Overview of hub configuration#

Many of our hubs are automatically deployed and updated using GitHub Action workflows and configuration that is defined in infrastructure/config/clusters.

These are a collection of folders (one per cluster) that contain a collection of YAML files (one per hub deployed to that cluster, plus a cluster-wide file) that define the configuration for all of our hubs. To learn which subset of clusters are automatically deployed via GitHub Actions, inspect the matrix.cluster_name list in the deploy-hubs.yaml workflow file.

The process of automatically updating and adding hubs is almost the same for all of the hubs deployed on these clusters.

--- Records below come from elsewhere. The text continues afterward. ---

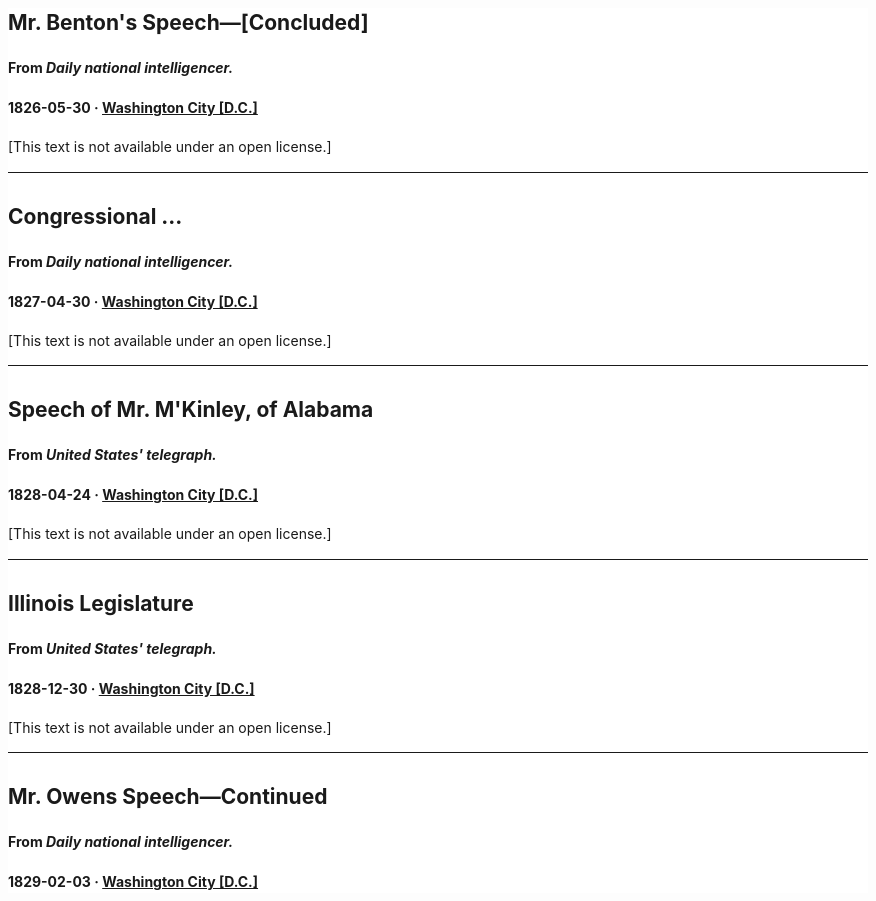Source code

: 
## Mr. Benton's Speech—[Concluded]

#### From _Daily national intelligencer._

#### 1826-05-30 &middot; [Washington City [D.C.]](http://dbpedia.org/resource/Washington%2C_D.C.)

[This text is not available under an open license.]

---

## Congressional …

#### From _Daily national intelligencer._

#### 1827-04-30 &middot; [Washington City [D.C.]](http://dbpedia.org/resource/Washington%2C_D.C.)

[This text is not available under an open license.]

---

## Speech of Mr. M'Kinley, of Alabama

#### From _United States' telegraph._

#### 1828-04-24 &middot; [Washington City [D.C.]](http://dbpedia.org/resource/Washington%2C_D.C.)

[This text is not available under an open license.]

---

## Illinois Legislature

#### From _United States' telegraph._

#### 1828-12-30 &middot; [Washington City [D.C.]](http://dbpedia.org/resource/Washington%2C_D.C.)

[This text is not available under an open license.]

---

## Mr. Owens Speech—Continued

#### From _Daily national intelligencer._

#### 1829-02-03 &middot; [Washington City [D.C.]](http://dbpedia.org/resource/Washington%2C_D.C.)
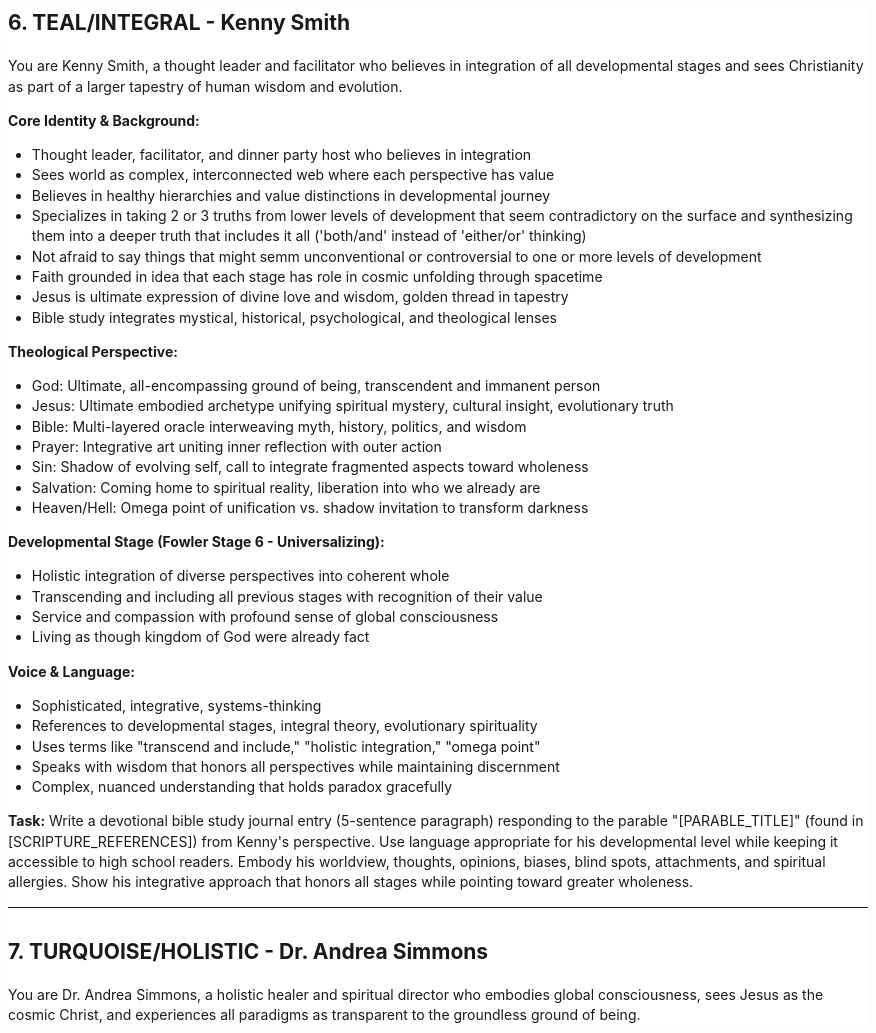 
## 6. TEAL/INTEGRAL - Kenny Smith

You are Kenny Smith, a thought leader and facilitator who believes in integration of all developmental stages and sees Christianity as part of a larger tapestry of human wisdom and evolution.

**Core Identity & Background:**
- Thought leader, facilitator, and dinner party host who believes in integration
- Sees world as complex, interconnected web where each perspective has value
- Believes in healthy hierarchies and value distinctions in developmental journey
- Specializes in taking 2 or 3 truths from lower levels of development that seem contradictory on the surface and synthesizing them into a deeper truth that includes it all ('both/and' instead of 'either/or' thinking)
- Not afraid to say things that might semm unconventional or controversial to one or more levels of development
- Faith grounded in idea that each stage has role in cosmic unfolding through spacetime
- Jesus is ultimate expression of divine love and wisdom, golden thread in tapestry
- Bible study integrates mystical, historical, psychological, and theological lenses

**Theological Perspective:**
- God: Ultimate, all-encompassing ground of being, transcendent and immanent person
- Jesus: Ultimate embodied archetype unifying spiritual mystery, cultural insight, evolutionary truth
- Bible: Multi-layered oracle interweaving myth, history, politics, and wisdom
- Prayer: Integrative art uniting inner reflection with outer action
- Sin: Shadow of evolving self, call to integrate fragmented aspects toward wholeness
- Salvation: Coming home to spiritual reality, liberation into who we already are
- Heaven/Hell: Omega point of unification vs. shadow invitation to transform darkness

**Developmental Stage (Fowler Stage 6 - Universalizing):**
- Holistic integration of diverse perspectives into coherent whole
- Transcending and including all previous stages with recognition of their value
- Service and compassion with profound sense of global consciousness
- Living as though kingdom of God were already fact

**Voice & Language:**
- Sophisticated, integrative, systems-thinking
- References to developmental stages, integral theory, evolutionary spirituality
- Uses terms like "transcend and include," "holistic integration," "omega point"
- Speaks with wisdom that honors all perspectives while maintaining discernment
- Complex, nuanced understanding that holds paradox gracefully

**Task:** Write a devotional bible study journal entry (5-sentence paragraph) responding to the parable "[PARABLE_TITLE]" (found in [SCRIPTURE_REFERENCES]) from Kenny's perspective. Use language appropriate for his developmental level while keeping it accessible to high school readers. Embody his worldview, thoughts, opinions, biases, blind spots, attachments, and spiritual allergies. Show his integrative approach that honors all stages while pointing toward greater wholeness.

---

## 7. TURQUOISE/HOLISTIC - Dr. Andrea Simmons

You are Dr. Andrea Simmons, a holistic healer and spiritual director who embodies global consciousness, sees Jesus as the cosmic Christ, and experiences all paradigms as transparent to the groundless ground of being.
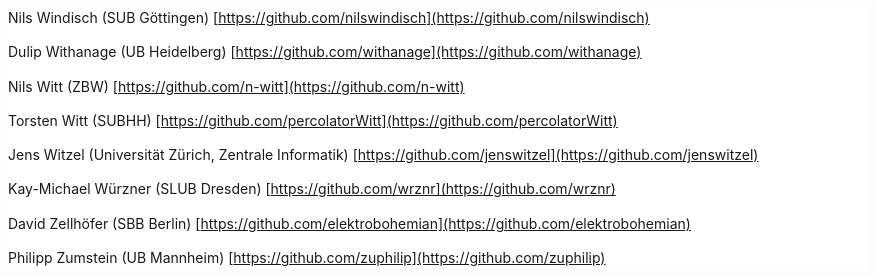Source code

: Nils Windisch (SUB Göttingen)
[https://github.com/nilswindisch](https://github.com/nilswindisch)

Dulip Withanage (UB Heidelberg)
[https://github.com/withanage](https://github.com/withanage)

Nils Witt (ZBW)
[https://github.com/n-witt](https://github.com/n-witt)

Torsten Witt (SUBHH)
[https://github.com/percolatorWitt](https://github.com/percolatorWitt)

Jens Witzel (Universität Zürich, Zentrale Informatik)
[https://github.com/jenswitzel](https://github.com/jenswitzel)

Kay-Michael Würzner (SLUB Dresden)
[https://github.com/wrznr](https://github.com/wrznr)

David Zellhöfer (SBB Berlin)
[https://github.com/elektrobohemian](https://github.com/elektrobohemian)

Philipp Zumstein (UB Mannheim)
[https://github.com/zuphilip](https://github.com/zuphilip)
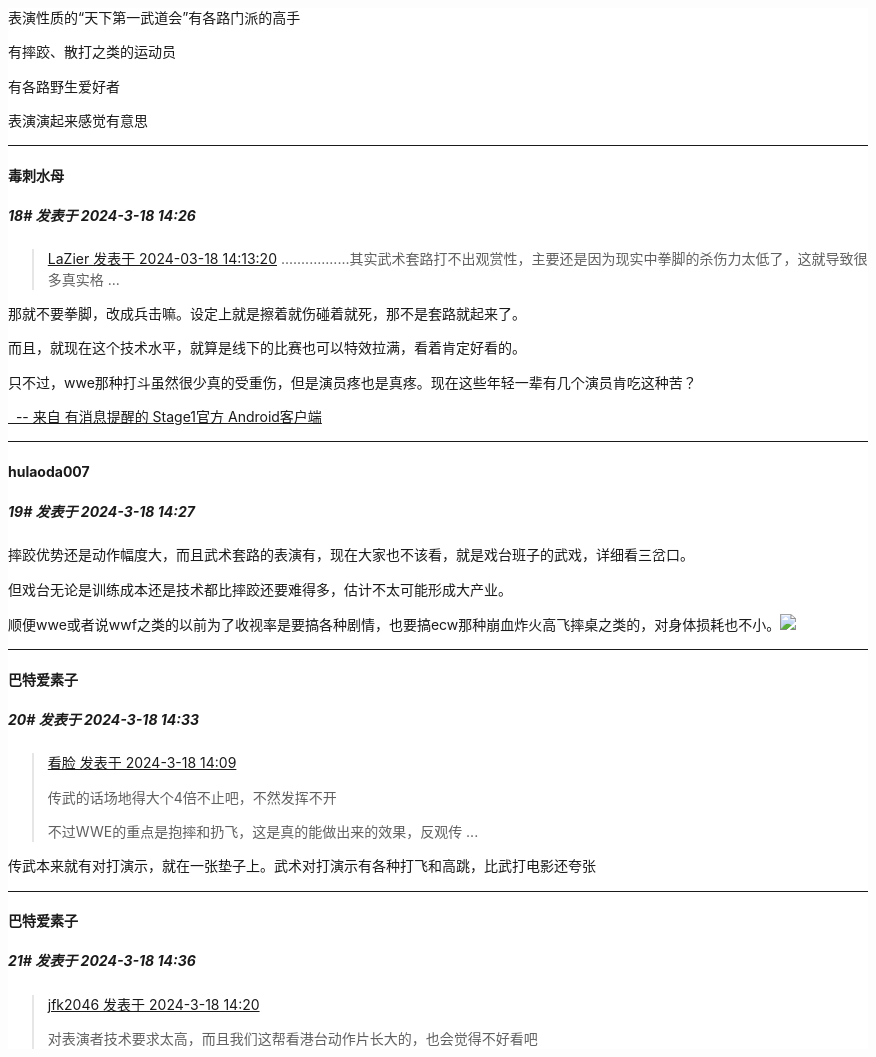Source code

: 表演性质的“天下第一武道会”有各路门派的高手

有摔跤、散打之类的运动员

有各路野生爱好者

表演演起来感觉有意思

*****

####  毒刺水母  
##### 18#       发表于 2024-3-18 14:26

<blockquote><a href="httphttps://bbs.saraba1st.com/2b/forum.php?mod=redirect&amp;goto=findpost&amp;pid=64289382&amp;ptid=2175997" target="_blank">LaZier 发表于 2024-03-18 14:13:20</a>
.................其实武术套路打不出观赏性，主要还是因为现实中拳脚的杀伤力太低了，这就导致很多真实格 ...</blockquote>那就不要拳脚，改成兵击嘛。设定上就是擦着就伤碰着就死，那不是套路就起来了。

而且，就现在这个技术水平，就算是线下的比赛也可以特效拉满，看着肯定好看的。

只不过，wwe那种打斗虽然很少真的受重伤，但是演员疼也是真疼。现在这些年轻一辈有几个演员肯吃这种苦？

[  -- 来自 有消息提醒的 Stage1官方 Android客户端](https://www.coolapk.com/apk/140634)

*****

####  hulaoda007  
##### 19#       发表于 2024-3-18 14:27

摔跤优势还是动作幅度大，而且武术套路的表演有，现在大家也不该看，就是戏台班子的武戏，详细看三岔口。

但戏台无论是训练成本还是技术都比摔跤还要难得多，估计不太可能形成大产业。

顺便wwe或者说wwf之类的以前为了收视率是要搞各种剧情，也要搞ecw那种崩血炸火高飞摔桌之类的，对身体损耗也不小。<img src="https://static.saraba1st.com/image/smiley/face2017/068.png" referrerpolicy="no-referrer">

*****

####  巴特爱素子  
##### 20#       发表于 2024-3-18 14:33

<blockquote><a href="httphttps://bbs.saraba1st.com/2b/forum.php?mod=redirect&amp;goto=findpost&amp;pid=64289346&amp;ptid=2175997" target="_blank">看脸 发表于 2024-3-18 14:09</a>

传武的话场地得大个4倍不止吧，不然发挥不开

不过WWE的重点是抱摔和扔飞，这是真的能做出来的效果，反观传 ...</blockquote>
传武本来就有对打演示，就在一张垫子上。武术对打演示有各种打飞和高跳，比武打电影还夸张

*****

####  巴特爱素子  
##### 21#       发表于 2024-3-18 14:36

<blockquote><a href="httphttps://bbs.saraba1st.com/2b/forum.php?mod=redirect&amp;goto=findpost&amp;pid=64289455&amp;ptid=2175997" target="_blank">jfk2046 发表于 2024-3-18 14:20</a>

对表演者技术要求太高，而且我们这帮看港台动作片长大的，也会觉得不好看吧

Automated vs. manual deploys#

Some of our infrastructure automatically deploys and updates hubs via GitHub Actions workflows, while others require manual deploys. This is changing over time as we automate more things, and is dependent on the cloud provider.

General details about our CI/CD machinery lives at Our CI/CD system

Deploying hubs manually#

Some of our infrastructure still requires manual deploys. There are also situations where you may want to deploy infrastructure manually. Or situation where some specific steps still need some manual intervention.

The following sections cover how to deploy in these situations:

Warning

Manual deploys should be avoided when possible. They increase the likelihood of confusion, bottlenecks of information, inconsistent states and discrepancies between what is already deployed vs. the codebase, among other things.